Pubdate: Mon, 19 Aug 2013
Source: Toronto Star (CN ON)
Copyright: 2013 The Toronto Star
Contact:  http://www.thestar.com/
Details: http://www.mapinc.org/media/456

OUT OF STEP ON DRUG WAR

Harper's crime legislation, designed for the George Bush era, is an 
anachronism in the Barack Obama presidency

For 40 years, the United States conducted an unremitting, 
staggeringly expensive war on drugs.

For at least 30 of those years, Washington sent a succession of "drug 
czars" to Ottawa to press the Canadian government to get tough on 
dealers, traffickers and addicts.

Finally in 2006, the U.S. got a willing partner in Ottawa. Prime 
Minister Stephen Harper took office vowing to crack down on crime, 
get drugs and guns off the streets, lock up dangerous young offenders 
and reduce the discretion of judges to set lenient sentences.

It took the Prime Minister six years to get his controversial crime 
legislation through Parliament, but he finally succeeded last year. 
The centrepiece of his law-and-order agenda was a series of mandatory 
minimum sentences, many for drug crimes. They ranged from a jail term 
of six months for growing six or more marijuana plants to three years 
behind bars for operating a methamphetamine lab in a residential neighbourhood.

But now, with Canadian courts and prisons ramping up for more trials, 
more incarceration and longer sentences, the U.S. has changed 
direction. It is de-escalating its war on drugs, shelving mandatory 
minimums and allowing judges to divert non-violent offenders into 
drug treatment and job training programs.

"Too many Americans go to too many prisons for far too long and for 
no truly good law enforcement reason," U.S. Attorney General Eric 
Holder said in a direction-changing speech this past week. He told 
the nation's lawyers the White House was ordering "a fundamentally 
new approach."

The reasons for the shift were painfully obvious. The crime rate was 
falling. The cost of keeping 1.57 million Americans in overcrowded 
prisons - roughly $800 billion a year - was more than U.S. taxpayers 
could bear. The public had soured on the Nixon-era tactics that 
police and prosecutors used to put drug offenders who posed no risk 
to society behind bars for decades. And there was little evidence 
that draconian penalties imposed on street dealers were cutting into 
the drug trade. Holder admitted as much in his speech to the American 
Bar Association. "We cannot simply prosecute or incarcerate our way 
to becoming a safer nation."

* * *

> GIVEN TASK
Answer these questions about the drug war editorial:
1. In what year did Stephen Harper take office?
2. What mandatory minimum sentence applies to growing six or more marijuana plants?
3. How many Americans are held in prisons?

> DATASET CONTENT
* * *

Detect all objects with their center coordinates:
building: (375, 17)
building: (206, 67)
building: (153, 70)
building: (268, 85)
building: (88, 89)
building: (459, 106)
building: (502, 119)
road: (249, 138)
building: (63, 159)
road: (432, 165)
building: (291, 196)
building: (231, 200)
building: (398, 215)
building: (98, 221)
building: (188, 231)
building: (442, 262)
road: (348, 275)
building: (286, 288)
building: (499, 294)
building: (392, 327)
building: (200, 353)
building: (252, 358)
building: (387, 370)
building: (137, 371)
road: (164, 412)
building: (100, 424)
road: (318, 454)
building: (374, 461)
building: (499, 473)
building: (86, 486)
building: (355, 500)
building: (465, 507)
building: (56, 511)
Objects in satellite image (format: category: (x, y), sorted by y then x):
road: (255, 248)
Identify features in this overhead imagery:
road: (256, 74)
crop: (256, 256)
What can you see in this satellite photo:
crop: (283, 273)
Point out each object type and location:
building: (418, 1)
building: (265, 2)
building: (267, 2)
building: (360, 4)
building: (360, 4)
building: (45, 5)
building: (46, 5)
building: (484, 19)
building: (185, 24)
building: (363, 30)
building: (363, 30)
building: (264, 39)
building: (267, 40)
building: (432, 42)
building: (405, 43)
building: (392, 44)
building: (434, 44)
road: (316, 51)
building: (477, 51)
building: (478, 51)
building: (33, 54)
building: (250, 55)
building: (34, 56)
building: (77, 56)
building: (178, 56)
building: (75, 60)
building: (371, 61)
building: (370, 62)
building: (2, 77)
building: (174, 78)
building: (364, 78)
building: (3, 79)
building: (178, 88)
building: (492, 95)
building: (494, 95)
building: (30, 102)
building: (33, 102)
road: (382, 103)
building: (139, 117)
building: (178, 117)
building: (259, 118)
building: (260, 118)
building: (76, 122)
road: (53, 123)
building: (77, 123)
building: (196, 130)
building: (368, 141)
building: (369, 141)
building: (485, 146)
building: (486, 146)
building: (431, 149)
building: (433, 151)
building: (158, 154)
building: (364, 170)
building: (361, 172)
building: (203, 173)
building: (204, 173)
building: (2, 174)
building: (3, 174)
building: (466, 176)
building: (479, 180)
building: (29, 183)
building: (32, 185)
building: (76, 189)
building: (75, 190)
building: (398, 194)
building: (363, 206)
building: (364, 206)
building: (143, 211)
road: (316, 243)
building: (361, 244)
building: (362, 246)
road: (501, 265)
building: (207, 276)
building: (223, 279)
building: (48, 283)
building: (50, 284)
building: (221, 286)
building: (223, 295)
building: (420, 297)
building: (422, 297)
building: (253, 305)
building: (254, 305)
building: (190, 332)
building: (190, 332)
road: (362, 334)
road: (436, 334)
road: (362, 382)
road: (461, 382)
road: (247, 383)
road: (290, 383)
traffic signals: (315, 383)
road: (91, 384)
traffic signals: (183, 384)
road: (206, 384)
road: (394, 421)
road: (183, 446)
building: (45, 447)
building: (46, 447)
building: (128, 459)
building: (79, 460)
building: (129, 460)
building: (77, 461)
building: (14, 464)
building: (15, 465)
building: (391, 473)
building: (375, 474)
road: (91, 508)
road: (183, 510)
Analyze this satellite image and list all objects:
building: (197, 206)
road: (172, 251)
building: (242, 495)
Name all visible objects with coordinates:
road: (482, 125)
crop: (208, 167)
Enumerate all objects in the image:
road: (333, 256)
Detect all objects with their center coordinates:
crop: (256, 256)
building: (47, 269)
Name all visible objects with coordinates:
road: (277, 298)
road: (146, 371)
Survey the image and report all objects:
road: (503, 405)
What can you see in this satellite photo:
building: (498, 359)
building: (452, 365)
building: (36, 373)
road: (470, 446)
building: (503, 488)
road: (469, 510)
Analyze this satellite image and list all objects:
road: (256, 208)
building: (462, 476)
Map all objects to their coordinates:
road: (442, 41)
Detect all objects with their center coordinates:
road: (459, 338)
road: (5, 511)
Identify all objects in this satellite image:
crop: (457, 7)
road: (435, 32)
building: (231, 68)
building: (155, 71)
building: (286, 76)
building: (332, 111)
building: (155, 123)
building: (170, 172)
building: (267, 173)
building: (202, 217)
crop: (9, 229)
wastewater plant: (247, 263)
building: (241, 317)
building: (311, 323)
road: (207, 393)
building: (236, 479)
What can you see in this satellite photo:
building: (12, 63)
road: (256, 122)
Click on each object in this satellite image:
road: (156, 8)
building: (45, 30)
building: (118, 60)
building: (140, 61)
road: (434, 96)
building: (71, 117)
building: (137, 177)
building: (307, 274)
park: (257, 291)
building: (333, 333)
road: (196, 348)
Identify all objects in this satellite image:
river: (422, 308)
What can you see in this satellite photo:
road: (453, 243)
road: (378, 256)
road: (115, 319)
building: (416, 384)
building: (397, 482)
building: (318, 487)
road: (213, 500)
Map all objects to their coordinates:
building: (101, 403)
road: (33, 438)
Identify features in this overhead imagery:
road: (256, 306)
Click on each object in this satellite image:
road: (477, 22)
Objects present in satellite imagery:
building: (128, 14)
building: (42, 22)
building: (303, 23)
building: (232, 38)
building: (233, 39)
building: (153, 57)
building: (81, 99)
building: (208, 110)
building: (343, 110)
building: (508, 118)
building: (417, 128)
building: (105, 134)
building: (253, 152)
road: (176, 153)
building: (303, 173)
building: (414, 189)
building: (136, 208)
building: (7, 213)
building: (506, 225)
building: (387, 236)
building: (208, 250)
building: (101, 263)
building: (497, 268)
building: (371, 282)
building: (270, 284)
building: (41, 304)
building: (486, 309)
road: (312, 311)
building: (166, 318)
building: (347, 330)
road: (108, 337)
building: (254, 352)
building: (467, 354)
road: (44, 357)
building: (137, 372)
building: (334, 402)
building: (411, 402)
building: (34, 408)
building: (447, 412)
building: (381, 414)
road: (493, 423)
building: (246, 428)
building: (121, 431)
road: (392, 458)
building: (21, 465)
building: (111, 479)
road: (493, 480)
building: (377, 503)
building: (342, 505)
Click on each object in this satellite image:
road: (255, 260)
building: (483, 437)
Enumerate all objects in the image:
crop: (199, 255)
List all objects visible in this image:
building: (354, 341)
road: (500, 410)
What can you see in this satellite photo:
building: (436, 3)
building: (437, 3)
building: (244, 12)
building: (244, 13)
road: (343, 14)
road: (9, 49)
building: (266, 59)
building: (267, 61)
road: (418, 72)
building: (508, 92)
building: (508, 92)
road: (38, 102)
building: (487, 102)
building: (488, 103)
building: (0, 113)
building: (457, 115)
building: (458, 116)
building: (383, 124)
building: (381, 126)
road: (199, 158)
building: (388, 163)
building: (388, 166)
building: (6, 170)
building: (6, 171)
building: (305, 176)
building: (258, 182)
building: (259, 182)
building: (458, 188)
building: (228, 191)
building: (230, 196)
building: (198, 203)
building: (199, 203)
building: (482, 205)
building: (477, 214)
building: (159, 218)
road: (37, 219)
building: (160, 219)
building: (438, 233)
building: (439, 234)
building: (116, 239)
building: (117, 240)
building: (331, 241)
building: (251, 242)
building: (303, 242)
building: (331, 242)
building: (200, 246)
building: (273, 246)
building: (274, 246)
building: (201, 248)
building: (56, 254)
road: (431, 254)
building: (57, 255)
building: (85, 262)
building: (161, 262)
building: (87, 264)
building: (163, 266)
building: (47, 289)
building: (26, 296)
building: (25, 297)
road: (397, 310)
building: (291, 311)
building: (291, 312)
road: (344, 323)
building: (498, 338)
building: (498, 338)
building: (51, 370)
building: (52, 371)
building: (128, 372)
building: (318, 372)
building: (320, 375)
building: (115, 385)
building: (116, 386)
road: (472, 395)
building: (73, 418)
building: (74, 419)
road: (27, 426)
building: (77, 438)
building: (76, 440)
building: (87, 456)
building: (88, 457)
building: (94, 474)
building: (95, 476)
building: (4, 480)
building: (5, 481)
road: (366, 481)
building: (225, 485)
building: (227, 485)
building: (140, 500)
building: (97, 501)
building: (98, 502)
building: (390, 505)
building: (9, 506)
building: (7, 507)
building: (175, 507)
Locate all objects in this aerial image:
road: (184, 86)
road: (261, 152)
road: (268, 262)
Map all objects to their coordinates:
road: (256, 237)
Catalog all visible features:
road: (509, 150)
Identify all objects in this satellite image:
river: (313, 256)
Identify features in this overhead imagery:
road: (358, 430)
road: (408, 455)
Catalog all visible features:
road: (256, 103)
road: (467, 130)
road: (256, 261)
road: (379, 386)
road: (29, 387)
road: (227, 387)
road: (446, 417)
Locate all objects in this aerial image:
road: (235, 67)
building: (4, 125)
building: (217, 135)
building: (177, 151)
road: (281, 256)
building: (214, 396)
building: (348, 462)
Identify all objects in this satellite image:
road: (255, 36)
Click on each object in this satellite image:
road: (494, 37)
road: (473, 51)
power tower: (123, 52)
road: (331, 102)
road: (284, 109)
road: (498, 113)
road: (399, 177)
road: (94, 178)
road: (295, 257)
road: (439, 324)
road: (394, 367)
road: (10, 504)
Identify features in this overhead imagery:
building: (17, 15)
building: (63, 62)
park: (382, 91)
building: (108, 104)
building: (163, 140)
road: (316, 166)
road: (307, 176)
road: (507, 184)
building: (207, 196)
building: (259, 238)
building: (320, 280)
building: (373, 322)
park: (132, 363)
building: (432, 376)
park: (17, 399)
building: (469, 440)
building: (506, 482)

* * *

> SOLUTION FOR THIS PROBLEM
1. 2006
2. Six months in jail
3. 1.57 million